- _The task_
The reader should set down exactly the lines from the one containing "neck: (126, 86)" through the last line of the material, omitting every picture.

- _Records shown_
---*---

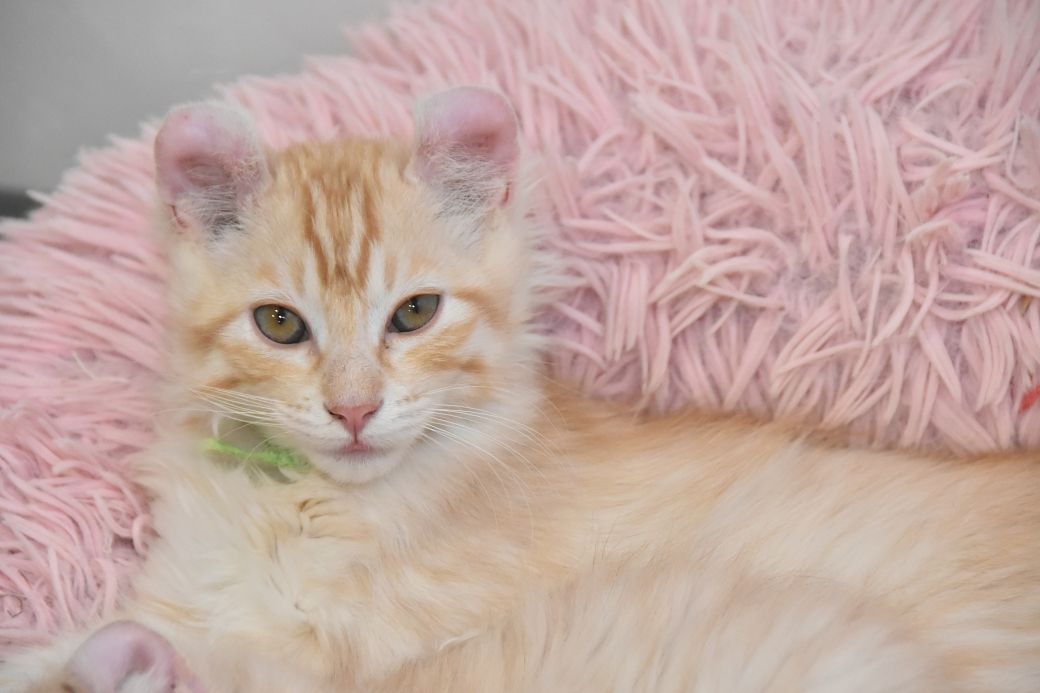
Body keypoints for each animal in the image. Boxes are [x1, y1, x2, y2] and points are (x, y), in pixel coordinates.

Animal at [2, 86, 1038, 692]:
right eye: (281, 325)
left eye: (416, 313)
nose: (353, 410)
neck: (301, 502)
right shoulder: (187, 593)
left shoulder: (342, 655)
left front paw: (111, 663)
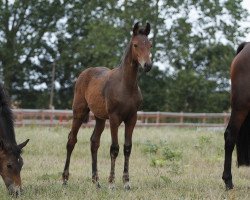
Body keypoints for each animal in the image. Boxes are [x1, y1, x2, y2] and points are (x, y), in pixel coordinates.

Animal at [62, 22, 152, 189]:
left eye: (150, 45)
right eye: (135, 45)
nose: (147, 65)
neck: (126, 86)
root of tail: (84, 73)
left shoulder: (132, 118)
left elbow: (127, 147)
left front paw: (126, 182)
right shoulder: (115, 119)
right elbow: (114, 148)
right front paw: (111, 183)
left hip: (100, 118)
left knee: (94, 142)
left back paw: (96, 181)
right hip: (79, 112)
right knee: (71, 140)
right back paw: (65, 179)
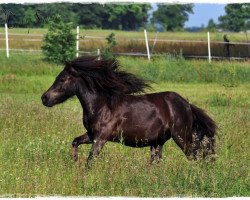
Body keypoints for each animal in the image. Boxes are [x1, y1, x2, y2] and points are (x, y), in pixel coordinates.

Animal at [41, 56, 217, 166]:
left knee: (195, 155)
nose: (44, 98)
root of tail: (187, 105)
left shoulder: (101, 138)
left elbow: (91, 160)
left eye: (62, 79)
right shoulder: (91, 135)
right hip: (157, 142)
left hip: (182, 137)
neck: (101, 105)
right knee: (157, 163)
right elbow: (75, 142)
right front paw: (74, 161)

---*---

- _Task result_
neck: (126, 86)
root of tail: (84, 73)
left shoulder: (132, 118)
left elbow: (127, 147)
left front paw: (126, 182)
right shoulder: (115, 119)
right elbow: (114, 148)
right front paw: (111, 183)
left hip: (100, 118)
left knee: (94, 142)
left back paw: (96, 181)
right hip: (79, 112)
right knee: (71, 140)
right back paw: (65, 179)
Body keypoints for each animal in the image. Boxes are [x1, y1, x2, y2] and points are (x, y), in pixel coordinates.

Animal at [41, 56, 217, 166]:
left knee: (195, 155)
nose: (44, 98)
root of tail: (187, 105)
left shoulder: (101, 138)
left elbow: (91, 160)
left eye: (62, 79)
right shoulder: (91, 135)
right hip: (157, 142)
left hip: (182, 137)
neck: (101, 105)
right knee: (157, 163)
right elbow: (75, 142)
right front paw: (74, 161)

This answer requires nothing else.